◆ Exercise directions
For the records below, print the lines from the line with "ring pip: (517, 1196)" through the line with "pinky tip: (1206, 1068)" exactly as written; include both end lines and exclude the rest.

◆ Source data
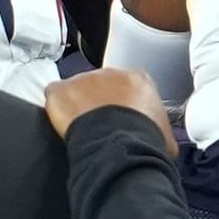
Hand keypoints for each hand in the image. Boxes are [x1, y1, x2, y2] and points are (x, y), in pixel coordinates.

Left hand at [44, 65, 165, 134]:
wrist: (120, 145)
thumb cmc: (143, 141)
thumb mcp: (164, 134)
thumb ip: (159, 128)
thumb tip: (161, 140)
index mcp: (138, 79)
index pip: (126, 87)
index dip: (121, 105)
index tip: (119, 119)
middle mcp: (110, 73)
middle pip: (100, 86)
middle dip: (98, 104)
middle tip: (99, 127)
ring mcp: (84, 79)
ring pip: (77, 90)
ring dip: (77, 107)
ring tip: (81, 130)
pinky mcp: (61, 89)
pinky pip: (54, 94)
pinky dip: (56, 108)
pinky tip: (63, 125)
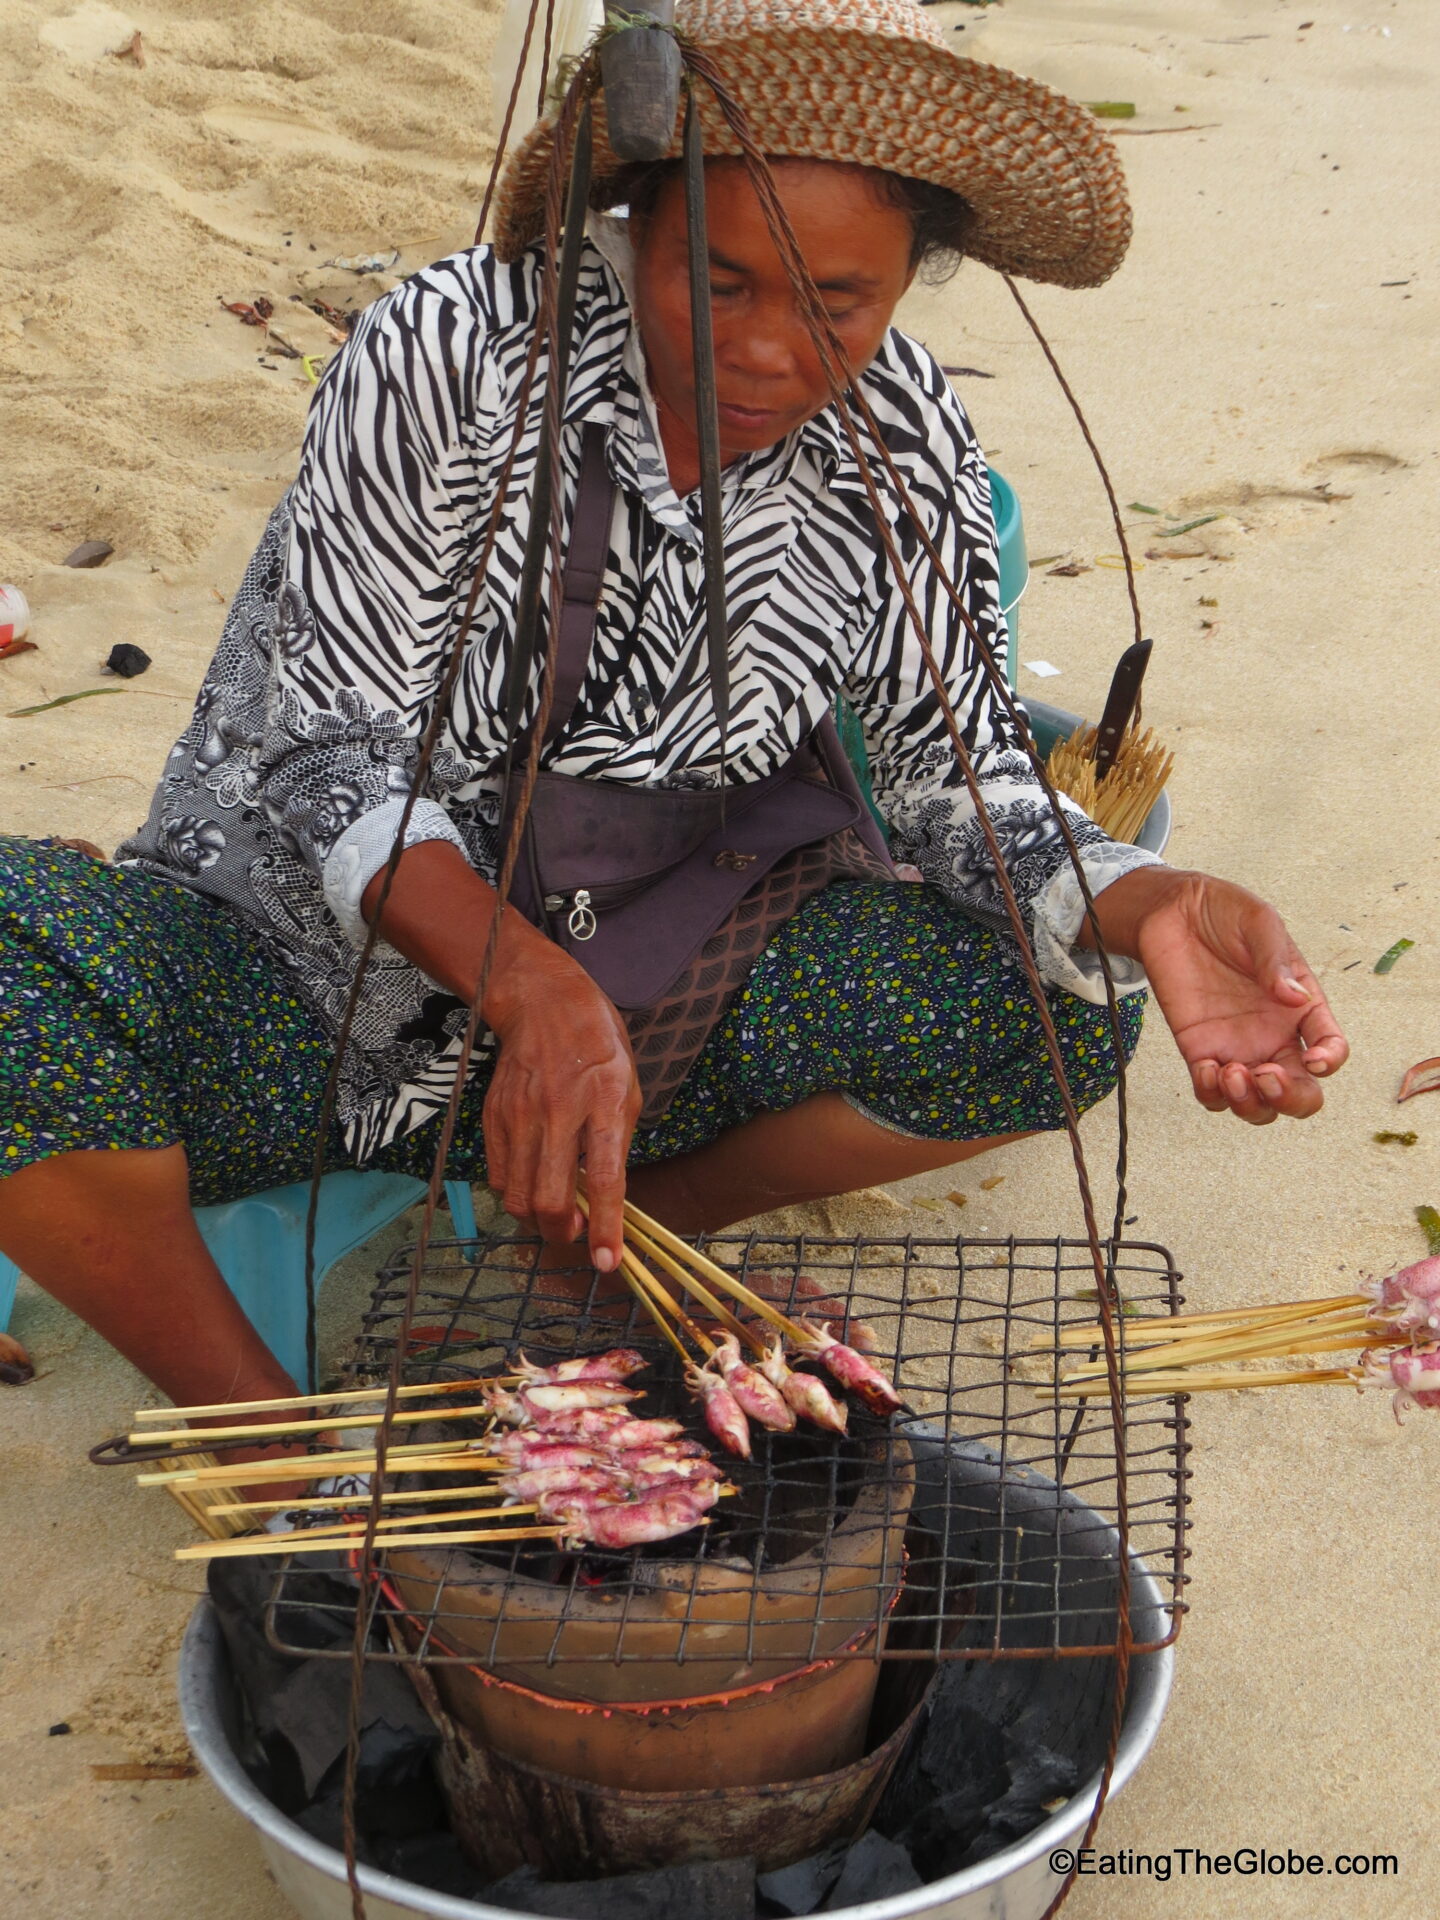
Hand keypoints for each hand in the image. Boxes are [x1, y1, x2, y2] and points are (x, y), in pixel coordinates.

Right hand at [360, 842, 640, 1268]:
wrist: (543, 1002)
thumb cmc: (599, 1047)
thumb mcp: (627, 1088)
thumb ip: (617, 1143)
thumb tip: (606, 1199)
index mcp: (604, 1103)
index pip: (603, 1180)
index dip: (604, 1228)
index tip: (606, 1263)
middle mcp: (559, 1112)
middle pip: (547, 1200)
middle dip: (561, 1232)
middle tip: (574, 1231)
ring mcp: (519, 1115)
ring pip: (517, 1196)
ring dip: (537, 1217)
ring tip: (554, 1207)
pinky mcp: (493, 1116)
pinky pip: (498, 1177)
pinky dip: (515, 1192)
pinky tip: (532, 1178)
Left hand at [1088, 869, 1348, 1123]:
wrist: (1174, 911)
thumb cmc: (1225, 913)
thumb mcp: (1258, 923)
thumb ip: (1275, 960)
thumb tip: (1294, 998)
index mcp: (1301, 1008)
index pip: (1331, 1048)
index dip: (1330, 1061)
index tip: (1312, 1058)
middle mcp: (1274, 1036)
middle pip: (1300, 1093)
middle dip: (1291, 1100)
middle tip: (1266, 1077)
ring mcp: (1237, 1047)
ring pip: (1256, 1104)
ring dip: (1250, 1105)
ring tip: (1232, 1073)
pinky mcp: (1199, 1050)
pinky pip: (1210, 1093)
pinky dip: (1211, 1094)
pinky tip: (1206, 1068)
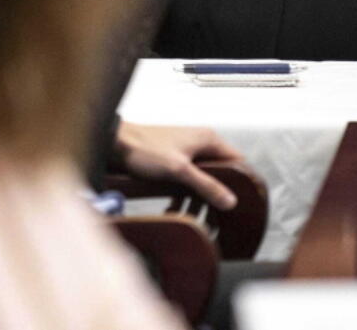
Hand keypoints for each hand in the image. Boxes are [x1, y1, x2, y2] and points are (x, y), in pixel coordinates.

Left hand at [114, 122, 243, 209]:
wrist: (115, 144)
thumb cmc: (144, 149)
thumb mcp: (179, 170)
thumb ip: (206, 185)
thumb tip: (229, 200)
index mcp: (208, 140)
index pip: (237, 161)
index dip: (241, 181)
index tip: (241, 201)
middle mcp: (200, 144)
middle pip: (219, 174)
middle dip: (214, 196)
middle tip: (214, 215)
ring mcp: (186, 153)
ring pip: (201, 181)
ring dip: (196, 200)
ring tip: (190, 216)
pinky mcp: (173, 162)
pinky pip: (186, 182)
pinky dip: (183, 196)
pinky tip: (175, 209)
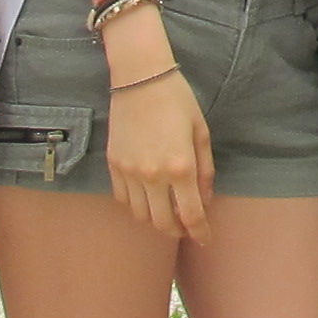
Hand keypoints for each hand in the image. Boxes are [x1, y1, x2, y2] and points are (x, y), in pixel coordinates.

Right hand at [108, 66, 215, 242]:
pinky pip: (123, 199)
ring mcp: (129, 172)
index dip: (200, 232)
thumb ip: (205, 171)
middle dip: (177, 230)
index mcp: (180, 166)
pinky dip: (136, 204)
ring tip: (167, 212)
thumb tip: (204, 200)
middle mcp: (153, 175)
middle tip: (186, 228)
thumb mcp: (200, 133)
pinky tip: (147, 196)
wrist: (140, 78)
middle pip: (163, 222)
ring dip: (156, 220)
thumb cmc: (177, 101)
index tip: (204, 239)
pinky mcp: (113, 165)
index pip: (191, 215)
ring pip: (141, 215)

◆ Your response
ring pip: (517, 1196)
ring dip: (537, 1217)
ring tip: (554, 1207)
pinky mcp: (493, 1116)
pinky pip: (498, 1177)
pinky dip: (515, 1192)
pinky tip: (532, 1178)
Left hand at [1088, 869, 1348, 1123]:
wrist: (1174, 911)
thumb cmc: (1225, 913)
thumb mcp: (1258, 923)
thumb ip: (1275, 960)
thumb tip: (1294, 998)
index mcp: (1301, 1008)
index pip: (1331, 1048)
index dip: (1330, 1061)
index tip: (1312, 1058)
middle mcp: (1274, 1036)
middle pip: (1300, 1093)
middle dip: (1291, 1100)
middle tip: (1266, 1077)
ring mcp: (1237, 1047)
ring pip: (1256, 1104)
ring dip: (1250, 1105)
ring tip: (1232, 1073)
pinky mcp: (1199, 1050)
pinky pip: (1210, 1093)
pinky dip: (1211, 1094)
pinky tip: (1206, 1068)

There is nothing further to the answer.